__Challenge 1__:
Answer these questions about the housing market article:
(a) By what percentage did home prices rise between 2002 and 2006?
(b) In 2005, what share of mortgages went to borrowers with a credit score of less than 620?
(c) In 2006, what share of loans were adjustable-rate mortgages?
__Challenge 2__: In the housing market article, switch "Affordability" to "Cost" and write out everything from "Home prices have" down to "2004 to 2006.".
__Challenge 3__: According to Wolf in the housing market article, why did adjustable-rate mortgages become an issue in the mid-2000s?

__Text shown__:
Home prices have jumped 61% since 2020, before hitting their peak in 2024. Affordability is stretched. Speculation is back. It’s understandable that the question is being asked again: Is the current housing market in major trouble?
While today’s market shares some similarities with the 2000s housing issues, the differences are notable. For new homebuyers, the landscape is tough, but it isn’t doomed. The June report for the National Housing Outlook from Zonda breaks this down for what it means for consumers.
2008 and 2025: The Similarities
Some of the recent trends echo the past.
Big price gains: Between 2002 and 2006, home prices rose 46%. From 2020 to 2024, prices rose 61%, according to the National Association of Realtors.
Affordability pressure: The payment-to-income ratio rose from 17% in 2020 to nearly double, reaching 32% in 2024. That outpaces the 23% to 28% spike from 2004 to 2006.
Speculative buying: In 2022, home flips reached nearly 450,000, a level last seen in 2005.
These patterns matter because the last crash led to a 33% drop in national prices and years of economic recovery.
NewHomeSource chief economist Ali Wolf points out that there are significant differences between the mid-2000s and today, but new homebuyers aren’t out of the woods just yet.
“Will we avoid [a recession] altogether? I did not believe that the Federal Reserve was going to be able to execute that soft landing after raising rates,” she said. “And up until this point, they absolutely have. But now we're starting to see some shifts in the data.”
What’s Changed This Time
The market is not a carbon copy of 2008. Several fundamentals are stronger:
Lending is tighter. In 2005, 13% of mortgages went to borrowers with a credit score of less than 620. In 2025, that number sits at 5%. Loans for borrowers with a credit score of 720 or more currently make up 79% of the market.
Builders are cautious. They have scaled back quickly in response to slowing demand, helping prevent a flood of supply.
Mortgages are safer. Fixed-rate loans dominate in today’s market. In 2006, over 35% of loans were adjustable-rate mortgages. Today, that figure is 8%
“Creative financing was the name of the game in the mid-2000s,” said Wolf. “Adjustable-rate mortgages are not inherently bad, but the extent to which they were used and the extent to which people probably didn't know what they were getting themselves into, is where it became an issue.”

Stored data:

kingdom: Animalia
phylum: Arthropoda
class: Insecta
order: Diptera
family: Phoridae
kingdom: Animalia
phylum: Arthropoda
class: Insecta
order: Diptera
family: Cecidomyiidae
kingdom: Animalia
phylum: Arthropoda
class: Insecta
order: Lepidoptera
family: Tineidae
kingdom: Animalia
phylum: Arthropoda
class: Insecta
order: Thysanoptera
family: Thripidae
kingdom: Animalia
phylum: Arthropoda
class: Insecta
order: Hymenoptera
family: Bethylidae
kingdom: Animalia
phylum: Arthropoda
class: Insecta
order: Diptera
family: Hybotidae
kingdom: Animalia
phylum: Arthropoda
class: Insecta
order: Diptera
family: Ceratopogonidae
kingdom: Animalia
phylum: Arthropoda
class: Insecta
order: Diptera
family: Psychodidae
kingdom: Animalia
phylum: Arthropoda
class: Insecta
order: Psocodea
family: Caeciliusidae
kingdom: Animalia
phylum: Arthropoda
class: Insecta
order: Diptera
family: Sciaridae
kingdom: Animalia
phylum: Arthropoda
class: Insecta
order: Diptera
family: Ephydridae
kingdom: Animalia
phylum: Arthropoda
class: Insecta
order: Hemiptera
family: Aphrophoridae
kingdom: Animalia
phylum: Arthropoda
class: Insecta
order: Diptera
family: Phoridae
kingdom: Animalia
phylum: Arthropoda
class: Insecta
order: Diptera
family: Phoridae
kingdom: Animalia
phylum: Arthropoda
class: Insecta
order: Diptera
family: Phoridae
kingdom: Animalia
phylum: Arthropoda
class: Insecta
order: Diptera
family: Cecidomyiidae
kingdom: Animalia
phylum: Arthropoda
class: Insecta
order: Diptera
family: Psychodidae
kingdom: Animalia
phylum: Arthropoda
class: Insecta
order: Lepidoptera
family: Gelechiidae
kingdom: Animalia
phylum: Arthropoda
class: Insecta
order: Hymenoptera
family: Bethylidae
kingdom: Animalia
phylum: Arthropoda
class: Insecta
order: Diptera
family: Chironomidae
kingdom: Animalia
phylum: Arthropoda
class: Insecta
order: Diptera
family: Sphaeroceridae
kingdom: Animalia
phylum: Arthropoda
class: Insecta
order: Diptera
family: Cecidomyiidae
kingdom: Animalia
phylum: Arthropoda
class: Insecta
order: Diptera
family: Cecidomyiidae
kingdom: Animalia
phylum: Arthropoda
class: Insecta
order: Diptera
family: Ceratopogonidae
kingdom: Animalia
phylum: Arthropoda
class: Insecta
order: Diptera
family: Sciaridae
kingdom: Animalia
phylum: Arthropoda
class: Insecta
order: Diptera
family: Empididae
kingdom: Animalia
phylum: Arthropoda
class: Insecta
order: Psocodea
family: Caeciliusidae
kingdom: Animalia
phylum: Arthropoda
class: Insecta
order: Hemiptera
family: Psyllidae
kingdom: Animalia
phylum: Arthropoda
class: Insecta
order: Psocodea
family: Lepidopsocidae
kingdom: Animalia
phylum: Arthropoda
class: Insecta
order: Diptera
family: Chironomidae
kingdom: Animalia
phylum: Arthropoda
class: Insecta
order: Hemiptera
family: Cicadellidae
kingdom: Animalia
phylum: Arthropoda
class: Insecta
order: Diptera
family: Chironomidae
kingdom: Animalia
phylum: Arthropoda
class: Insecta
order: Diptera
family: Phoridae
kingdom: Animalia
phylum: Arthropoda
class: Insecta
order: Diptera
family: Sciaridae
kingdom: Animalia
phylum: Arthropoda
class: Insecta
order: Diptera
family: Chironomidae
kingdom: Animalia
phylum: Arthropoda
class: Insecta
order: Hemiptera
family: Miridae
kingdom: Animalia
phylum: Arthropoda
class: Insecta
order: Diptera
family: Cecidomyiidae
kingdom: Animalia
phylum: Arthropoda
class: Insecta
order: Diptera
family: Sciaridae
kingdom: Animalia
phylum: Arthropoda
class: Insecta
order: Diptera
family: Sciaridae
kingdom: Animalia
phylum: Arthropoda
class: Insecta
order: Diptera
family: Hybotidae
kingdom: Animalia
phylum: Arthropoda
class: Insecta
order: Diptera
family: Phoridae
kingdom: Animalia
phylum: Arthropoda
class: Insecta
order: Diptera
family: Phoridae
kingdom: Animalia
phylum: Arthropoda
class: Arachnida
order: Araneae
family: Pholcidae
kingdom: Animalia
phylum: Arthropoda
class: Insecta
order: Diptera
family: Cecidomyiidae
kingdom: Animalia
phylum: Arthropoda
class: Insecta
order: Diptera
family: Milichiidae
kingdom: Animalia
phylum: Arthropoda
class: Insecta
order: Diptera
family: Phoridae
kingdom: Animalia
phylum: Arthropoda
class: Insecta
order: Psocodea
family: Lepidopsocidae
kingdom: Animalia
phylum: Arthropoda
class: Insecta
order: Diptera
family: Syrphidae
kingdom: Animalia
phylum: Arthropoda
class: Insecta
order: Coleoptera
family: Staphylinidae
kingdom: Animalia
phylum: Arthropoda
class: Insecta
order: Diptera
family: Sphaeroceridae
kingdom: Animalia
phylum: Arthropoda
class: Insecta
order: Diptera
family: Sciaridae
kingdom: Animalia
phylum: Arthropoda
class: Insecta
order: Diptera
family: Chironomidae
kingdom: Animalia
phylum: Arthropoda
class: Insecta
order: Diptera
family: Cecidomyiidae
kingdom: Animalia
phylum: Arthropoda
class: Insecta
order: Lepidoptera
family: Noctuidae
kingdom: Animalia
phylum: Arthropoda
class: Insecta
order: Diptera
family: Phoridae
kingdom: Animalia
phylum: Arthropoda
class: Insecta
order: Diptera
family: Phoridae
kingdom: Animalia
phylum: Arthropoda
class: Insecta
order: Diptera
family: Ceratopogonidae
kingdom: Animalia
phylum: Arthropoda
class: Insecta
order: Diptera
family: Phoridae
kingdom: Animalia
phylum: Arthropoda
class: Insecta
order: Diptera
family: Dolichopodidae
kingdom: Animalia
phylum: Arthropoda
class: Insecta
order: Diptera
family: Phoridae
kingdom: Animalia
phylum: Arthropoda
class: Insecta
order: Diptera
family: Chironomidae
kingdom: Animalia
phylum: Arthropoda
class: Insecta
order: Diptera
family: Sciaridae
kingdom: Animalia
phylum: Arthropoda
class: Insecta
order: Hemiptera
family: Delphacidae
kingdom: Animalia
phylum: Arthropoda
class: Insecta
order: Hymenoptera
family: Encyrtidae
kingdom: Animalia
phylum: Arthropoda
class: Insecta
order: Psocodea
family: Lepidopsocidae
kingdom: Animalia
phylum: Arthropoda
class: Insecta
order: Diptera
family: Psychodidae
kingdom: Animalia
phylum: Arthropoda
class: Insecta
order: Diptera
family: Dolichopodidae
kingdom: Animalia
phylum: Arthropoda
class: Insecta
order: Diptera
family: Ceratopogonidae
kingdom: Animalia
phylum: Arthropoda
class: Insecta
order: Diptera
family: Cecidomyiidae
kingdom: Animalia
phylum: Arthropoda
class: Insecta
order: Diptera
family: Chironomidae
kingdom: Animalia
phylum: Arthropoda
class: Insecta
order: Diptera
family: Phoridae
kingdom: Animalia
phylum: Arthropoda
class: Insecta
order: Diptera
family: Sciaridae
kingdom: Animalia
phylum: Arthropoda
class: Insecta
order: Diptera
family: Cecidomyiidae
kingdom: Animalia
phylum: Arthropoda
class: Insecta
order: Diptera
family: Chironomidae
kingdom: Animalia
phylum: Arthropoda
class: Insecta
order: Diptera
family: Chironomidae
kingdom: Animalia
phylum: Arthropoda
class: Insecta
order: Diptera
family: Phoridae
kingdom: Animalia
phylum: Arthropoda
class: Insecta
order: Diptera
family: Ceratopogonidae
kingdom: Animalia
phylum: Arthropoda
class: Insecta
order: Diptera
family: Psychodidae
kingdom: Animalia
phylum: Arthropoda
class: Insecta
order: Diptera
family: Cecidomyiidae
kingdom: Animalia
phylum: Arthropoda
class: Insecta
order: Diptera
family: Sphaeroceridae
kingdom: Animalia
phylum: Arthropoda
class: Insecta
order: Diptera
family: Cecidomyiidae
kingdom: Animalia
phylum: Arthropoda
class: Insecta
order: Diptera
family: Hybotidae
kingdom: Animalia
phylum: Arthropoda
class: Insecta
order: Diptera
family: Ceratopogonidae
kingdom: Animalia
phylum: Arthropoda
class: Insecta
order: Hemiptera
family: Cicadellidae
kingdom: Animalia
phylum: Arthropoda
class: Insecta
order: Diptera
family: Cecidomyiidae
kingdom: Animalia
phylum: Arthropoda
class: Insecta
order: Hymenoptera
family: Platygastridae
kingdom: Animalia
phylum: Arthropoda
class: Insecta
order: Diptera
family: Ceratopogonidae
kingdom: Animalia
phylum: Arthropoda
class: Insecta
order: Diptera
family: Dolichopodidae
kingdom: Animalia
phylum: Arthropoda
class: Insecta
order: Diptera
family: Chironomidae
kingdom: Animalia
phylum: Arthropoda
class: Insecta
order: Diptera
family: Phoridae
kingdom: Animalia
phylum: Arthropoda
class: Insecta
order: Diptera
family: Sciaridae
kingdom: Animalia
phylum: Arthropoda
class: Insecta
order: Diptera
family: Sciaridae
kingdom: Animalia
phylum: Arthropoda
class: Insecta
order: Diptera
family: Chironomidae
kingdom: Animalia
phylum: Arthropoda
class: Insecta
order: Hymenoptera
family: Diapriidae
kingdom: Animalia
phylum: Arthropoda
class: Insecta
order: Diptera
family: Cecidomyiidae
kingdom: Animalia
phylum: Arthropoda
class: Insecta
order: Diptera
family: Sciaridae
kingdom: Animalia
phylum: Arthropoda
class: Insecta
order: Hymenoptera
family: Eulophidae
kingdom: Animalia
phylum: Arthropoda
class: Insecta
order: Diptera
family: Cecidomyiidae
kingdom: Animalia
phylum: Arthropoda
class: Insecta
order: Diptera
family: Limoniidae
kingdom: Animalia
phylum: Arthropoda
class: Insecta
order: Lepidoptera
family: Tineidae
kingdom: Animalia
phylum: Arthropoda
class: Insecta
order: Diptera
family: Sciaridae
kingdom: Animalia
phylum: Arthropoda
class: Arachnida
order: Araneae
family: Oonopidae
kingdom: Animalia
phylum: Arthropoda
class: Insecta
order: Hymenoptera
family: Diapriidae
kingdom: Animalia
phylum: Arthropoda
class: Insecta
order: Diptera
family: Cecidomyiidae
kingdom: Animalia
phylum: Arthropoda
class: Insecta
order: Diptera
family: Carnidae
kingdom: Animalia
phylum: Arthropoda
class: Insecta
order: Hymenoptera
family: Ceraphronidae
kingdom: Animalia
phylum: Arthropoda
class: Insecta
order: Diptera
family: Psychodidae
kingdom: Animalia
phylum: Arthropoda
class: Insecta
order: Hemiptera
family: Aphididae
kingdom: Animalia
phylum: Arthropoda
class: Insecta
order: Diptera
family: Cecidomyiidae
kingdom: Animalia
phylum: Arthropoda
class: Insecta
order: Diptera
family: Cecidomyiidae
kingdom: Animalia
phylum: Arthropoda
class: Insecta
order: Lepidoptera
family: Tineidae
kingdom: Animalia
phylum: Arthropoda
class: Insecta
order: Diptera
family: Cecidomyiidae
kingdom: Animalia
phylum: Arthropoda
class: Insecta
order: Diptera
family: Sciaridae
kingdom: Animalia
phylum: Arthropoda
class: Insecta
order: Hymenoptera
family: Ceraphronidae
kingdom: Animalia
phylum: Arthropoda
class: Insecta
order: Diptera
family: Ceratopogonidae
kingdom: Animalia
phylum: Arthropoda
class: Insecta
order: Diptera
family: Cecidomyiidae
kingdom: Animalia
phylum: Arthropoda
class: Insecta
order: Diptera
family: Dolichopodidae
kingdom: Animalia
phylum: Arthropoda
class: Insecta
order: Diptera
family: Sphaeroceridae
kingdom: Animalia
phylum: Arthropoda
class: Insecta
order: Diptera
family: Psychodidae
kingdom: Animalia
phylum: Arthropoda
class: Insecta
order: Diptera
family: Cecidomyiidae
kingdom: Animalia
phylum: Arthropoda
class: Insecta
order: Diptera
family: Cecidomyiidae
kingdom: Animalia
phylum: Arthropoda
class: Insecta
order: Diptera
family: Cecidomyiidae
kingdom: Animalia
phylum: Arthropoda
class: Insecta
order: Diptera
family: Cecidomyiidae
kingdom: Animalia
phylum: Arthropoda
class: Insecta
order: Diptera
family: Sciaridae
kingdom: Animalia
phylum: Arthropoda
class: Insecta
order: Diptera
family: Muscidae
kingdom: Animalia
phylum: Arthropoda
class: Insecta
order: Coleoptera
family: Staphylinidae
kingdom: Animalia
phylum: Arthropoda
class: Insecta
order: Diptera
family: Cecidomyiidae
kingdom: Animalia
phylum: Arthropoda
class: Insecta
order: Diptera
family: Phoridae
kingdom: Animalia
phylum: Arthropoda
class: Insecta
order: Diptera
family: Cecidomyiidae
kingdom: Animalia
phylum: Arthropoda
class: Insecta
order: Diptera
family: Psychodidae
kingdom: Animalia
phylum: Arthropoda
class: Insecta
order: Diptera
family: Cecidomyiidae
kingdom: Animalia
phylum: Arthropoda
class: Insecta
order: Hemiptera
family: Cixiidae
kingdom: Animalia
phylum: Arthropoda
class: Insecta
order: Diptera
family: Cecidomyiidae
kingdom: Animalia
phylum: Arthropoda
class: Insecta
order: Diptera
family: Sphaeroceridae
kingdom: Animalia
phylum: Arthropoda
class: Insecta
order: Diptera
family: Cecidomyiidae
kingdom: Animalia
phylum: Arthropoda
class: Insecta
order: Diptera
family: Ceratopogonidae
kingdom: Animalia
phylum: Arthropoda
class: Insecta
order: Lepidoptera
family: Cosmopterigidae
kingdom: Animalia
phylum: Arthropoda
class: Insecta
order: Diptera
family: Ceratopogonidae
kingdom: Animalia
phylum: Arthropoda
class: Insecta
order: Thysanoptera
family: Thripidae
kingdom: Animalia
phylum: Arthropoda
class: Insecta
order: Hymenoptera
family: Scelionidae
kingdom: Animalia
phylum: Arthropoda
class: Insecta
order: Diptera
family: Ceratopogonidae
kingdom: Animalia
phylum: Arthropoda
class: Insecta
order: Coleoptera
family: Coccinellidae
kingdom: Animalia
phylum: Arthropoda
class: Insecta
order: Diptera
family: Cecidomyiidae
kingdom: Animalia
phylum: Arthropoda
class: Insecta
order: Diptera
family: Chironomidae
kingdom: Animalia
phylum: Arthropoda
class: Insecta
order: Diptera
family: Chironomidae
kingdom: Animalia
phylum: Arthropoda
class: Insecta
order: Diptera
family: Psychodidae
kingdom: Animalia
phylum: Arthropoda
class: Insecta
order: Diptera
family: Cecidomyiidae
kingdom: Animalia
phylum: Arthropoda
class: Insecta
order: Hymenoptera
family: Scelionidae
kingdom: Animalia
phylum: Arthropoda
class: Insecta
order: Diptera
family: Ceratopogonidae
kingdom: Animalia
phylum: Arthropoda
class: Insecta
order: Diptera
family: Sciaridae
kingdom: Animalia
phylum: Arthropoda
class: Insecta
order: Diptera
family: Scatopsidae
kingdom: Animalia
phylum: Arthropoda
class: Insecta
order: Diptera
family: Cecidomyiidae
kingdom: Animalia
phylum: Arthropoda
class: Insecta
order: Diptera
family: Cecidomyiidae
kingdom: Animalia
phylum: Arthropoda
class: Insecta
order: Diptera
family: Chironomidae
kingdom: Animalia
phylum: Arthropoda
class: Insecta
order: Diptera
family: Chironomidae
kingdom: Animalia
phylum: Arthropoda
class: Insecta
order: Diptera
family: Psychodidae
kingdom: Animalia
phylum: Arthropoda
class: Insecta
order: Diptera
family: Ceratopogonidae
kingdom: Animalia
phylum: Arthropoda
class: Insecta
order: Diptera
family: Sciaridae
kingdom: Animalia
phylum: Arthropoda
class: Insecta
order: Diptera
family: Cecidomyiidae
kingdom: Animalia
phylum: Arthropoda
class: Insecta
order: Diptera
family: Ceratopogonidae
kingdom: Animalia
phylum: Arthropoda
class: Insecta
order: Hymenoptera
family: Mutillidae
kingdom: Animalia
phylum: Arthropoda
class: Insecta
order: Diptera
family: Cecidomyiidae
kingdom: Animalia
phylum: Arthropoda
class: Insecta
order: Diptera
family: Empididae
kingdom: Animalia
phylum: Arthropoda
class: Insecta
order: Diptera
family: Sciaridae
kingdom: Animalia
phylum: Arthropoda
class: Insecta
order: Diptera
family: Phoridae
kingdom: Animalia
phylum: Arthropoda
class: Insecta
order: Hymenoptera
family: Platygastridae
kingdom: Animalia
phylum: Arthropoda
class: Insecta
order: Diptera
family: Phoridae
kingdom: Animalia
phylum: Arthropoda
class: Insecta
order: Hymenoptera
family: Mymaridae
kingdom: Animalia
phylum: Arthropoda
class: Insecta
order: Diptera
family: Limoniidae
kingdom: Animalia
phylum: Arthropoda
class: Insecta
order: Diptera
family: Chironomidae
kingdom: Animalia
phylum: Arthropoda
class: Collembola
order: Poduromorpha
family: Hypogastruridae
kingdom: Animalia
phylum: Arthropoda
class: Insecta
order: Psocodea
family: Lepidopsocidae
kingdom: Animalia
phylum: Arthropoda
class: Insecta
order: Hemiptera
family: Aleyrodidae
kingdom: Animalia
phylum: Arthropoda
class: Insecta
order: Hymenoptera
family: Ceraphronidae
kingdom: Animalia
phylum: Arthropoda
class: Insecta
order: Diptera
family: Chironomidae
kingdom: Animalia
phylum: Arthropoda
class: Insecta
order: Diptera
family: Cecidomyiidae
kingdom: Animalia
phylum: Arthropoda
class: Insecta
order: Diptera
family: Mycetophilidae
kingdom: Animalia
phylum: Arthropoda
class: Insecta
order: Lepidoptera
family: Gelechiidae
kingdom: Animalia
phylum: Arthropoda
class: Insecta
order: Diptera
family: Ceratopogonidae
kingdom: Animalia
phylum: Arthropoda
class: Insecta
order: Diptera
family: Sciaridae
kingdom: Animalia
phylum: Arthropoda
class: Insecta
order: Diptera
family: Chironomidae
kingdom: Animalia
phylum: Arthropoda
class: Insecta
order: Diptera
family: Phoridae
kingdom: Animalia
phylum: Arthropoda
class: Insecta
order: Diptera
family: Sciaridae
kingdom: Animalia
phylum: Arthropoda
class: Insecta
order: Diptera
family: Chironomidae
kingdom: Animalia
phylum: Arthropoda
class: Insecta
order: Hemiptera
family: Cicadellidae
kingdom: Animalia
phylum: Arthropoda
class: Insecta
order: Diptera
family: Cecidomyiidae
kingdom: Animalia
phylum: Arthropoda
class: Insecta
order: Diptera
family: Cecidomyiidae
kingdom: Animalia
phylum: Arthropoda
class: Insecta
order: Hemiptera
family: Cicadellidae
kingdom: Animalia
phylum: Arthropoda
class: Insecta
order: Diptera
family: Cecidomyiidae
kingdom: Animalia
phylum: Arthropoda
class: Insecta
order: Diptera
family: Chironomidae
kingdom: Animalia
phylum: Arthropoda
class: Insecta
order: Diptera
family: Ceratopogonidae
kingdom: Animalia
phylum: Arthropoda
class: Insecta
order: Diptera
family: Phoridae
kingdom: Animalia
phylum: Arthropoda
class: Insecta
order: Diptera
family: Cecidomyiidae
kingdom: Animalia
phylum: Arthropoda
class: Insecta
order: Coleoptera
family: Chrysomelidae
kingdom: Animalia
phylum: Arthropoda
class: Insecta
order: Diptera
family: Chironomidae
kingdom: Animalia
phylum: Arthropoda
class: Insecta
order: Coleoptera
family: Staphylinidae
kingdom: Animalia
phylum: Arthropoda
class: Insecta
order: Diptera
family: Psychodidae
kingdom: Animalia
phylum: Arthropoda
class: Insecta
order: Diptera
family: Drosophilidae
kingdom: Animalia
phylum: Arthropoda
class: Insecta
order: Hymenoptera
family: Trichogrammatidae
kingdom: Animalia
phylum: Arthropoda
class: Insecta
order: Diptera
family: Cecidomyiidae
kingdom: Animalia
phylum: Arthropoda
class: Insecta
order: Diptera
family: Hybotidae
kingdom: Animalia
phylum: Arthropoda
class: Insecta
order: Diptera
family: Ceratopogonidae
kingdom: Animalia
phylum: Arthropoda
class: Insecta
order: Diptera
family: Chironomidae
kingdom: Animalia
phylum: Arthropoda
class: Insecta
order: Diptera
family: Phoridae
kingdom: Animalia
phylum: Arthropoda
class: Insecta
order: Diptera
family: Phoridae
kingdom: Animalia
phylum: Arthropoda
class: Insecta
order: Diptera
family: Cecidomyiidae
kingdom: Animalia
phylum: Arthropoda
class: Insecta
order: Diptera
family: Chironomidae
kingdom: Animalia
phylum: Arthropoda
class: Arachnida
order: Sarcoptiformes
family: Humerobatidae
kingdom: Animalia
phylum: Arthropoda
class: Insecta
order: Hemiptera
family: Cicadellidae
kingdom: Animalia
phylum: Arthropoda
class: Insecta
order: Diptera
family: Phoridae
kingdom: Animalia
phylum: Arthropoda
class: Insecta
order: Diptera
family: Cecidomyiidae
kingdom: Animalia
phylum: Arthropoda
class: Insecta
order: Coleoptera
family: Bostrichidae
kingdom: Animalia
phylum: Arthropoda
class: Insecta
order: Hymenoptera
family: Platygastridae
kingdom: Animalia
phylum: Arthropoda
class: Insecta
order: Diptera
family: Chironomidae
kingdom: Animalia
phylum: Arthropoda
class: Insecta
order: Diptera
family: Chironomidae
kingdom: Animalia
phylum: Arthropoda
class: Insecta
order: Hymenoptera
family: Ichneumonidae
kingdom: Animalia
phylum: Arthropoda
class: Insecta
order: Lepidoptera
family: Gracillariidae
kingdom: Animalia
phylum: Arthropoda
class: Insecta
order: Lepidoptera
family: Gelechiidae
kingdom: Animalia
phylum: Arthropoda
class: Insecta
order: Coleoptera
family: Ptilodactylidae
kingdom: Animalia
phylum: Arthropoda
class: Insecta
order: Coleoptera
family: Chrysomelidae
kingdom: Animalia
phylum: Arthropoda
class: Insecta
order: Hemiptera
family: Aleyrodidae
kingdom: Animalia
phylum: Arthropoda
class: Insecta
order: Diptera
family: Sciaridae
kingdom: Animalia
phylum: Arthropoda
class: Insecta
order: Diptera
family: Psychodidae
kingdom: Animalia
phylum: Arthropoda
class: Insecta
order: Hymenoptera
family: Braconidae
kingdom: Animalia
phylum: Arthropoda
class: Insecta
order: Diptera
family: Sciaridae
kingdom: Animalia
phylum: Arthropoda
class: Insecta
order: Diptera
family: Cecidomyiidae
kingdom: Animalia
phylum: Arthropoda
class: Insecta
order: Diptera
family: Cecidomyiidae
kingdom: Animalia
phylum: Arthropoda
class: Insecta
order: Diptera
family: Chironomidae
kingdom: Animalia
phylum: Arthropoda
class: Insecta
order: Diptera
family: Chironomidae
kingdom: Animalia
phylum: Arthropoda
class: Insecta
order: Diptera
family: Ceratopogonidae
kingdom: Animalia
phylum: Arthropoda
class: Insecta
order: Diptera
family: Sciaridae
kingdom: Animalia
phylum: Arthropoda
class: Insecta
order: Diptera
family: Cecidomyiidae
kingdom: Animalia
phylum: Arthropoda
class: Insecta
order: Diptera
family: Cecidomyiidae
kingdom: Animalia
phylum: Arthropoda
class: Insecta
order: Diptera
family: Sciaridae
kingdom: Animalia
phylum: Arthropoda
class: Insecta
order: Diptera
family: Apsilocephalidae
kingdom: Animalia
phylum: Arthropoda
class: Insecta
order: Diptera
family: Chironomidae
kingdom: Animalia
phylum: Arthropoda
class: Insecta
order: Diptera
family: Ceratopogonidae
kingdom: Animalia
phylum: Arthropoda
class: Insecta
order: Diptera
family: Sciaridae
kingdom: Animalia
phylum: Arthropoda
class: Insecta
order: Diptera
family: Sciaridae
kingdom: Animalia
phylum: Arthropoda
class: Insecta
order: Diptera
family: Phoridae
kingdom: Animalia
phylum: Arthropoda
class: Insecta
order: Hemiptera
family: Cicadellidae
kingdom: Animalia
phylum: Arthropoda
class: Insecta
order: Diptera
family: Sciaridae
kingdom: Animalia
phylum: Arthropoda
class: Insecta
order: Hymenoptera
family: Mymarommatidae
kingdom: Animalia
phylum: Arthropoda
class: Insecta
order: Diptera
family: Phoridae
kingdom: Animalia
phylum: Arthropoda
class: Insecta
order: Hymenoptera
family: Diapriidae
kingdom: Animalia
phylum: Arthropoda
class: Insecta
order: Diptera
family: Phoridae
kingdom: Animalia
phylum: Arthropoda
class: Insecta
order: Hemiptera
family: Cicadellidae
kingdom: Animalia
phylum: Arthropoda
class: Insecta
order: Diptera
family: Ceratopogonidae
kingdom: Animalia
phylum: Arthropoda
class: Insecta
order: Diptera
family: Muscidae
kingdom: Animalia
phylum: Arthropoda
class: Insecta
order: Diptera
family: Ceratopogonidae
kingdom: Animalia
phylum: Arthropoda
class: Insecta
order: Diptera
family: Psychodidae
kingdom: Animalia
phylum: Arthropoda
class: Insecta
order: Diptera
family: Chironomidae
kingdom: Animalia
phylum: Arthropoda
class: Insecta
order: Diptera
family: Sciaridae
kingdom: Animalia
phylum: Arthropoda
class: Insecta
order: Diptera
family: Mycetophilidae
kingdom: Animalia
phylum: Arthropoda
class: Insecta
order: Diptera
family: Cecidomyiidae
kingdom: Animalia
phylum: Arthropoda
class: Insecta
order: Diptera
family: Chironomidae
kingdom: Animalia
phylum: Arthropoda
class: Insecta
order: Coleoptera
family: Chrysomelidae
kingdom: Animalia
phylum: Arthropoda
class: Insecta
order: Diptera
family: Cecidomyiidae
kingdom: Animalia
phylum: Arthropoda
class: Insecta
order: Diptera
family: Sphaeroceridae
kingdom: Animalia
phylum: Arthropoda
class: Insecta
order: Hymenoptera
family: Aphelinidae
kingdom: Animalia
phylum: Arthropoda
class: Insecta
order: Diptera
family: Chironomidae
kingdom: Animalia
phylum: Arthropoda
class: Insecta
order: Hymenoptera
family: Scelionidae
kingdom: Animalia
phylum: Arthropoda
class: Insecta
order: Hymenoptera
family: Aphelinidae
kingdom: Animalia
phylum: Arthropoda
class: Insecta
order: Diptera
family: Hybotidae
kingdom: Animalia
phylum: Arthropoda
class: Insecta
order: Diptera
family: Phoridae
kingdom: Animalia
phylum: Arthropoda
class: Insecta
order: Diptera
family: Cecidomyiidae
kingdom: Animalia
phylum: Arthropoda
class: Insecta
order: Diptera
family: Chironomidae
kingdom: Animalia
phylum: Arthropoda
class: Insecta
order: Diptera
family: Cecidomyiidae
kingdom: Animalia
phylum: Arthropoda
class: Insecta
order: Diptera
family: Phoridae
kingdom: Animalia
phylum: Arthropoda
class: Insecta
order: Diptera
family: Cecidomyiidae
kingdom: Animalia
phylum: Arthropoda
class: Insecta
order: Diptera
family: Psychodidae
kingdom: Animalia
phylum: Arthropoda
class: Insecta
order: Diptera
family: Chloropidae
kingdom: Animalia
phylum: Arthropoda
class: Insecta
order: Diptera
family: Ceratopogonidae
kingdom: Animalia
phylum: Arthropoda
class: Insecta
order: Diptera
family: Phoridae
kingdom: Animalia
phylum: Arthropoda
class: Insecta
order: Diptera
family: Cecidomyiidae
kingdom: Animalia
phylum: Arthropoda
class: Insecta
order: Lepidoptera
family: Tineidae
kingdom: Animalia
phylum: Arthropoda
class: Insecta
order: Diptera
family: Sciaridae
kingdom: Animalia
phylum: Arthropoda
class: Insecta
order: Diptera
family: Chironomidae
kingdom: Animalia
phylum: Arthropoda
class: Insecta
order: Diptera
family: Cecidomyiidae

__Correct output 1__:
(a) 46%
(b) 13%
(c) Over 35%

__Correct output 2__:
Home prices have jumped 61% since 2020, before hitting their peak in 2024. Cost is stretched. Speculation is back. It’s understandable that the question is being asked again: Is the current housing market in major trouble?
While today’s market shares some similarities with the 2000s housing issues, the differences are notable. For new homebuyers, the landscape is tough, but it isn’t doomed. The June report for the National Housing Outlook from Zonda breaks this down for what it means for consumers.
2008 and 2025: The Similarities
Some of the recent trends echo the past.
Big price gains: Between 2002 and 2006, home prices rose 46%. From 2020 to 2024, prices rose 61%, according to the National Association of Realtors.
Cost pressure: The payment-to-income ratio rose from 17% in 2020 to nearly double, reaching 32% in 2024. That outpaces the 23% to 28% spike from 2004 to 2006.

__Correct output 3__: Wolf says adjustable-rate mortgages are not inherently bad. They became an issue because of how widely they were used and because people probably didn't know what they were getting themselves into.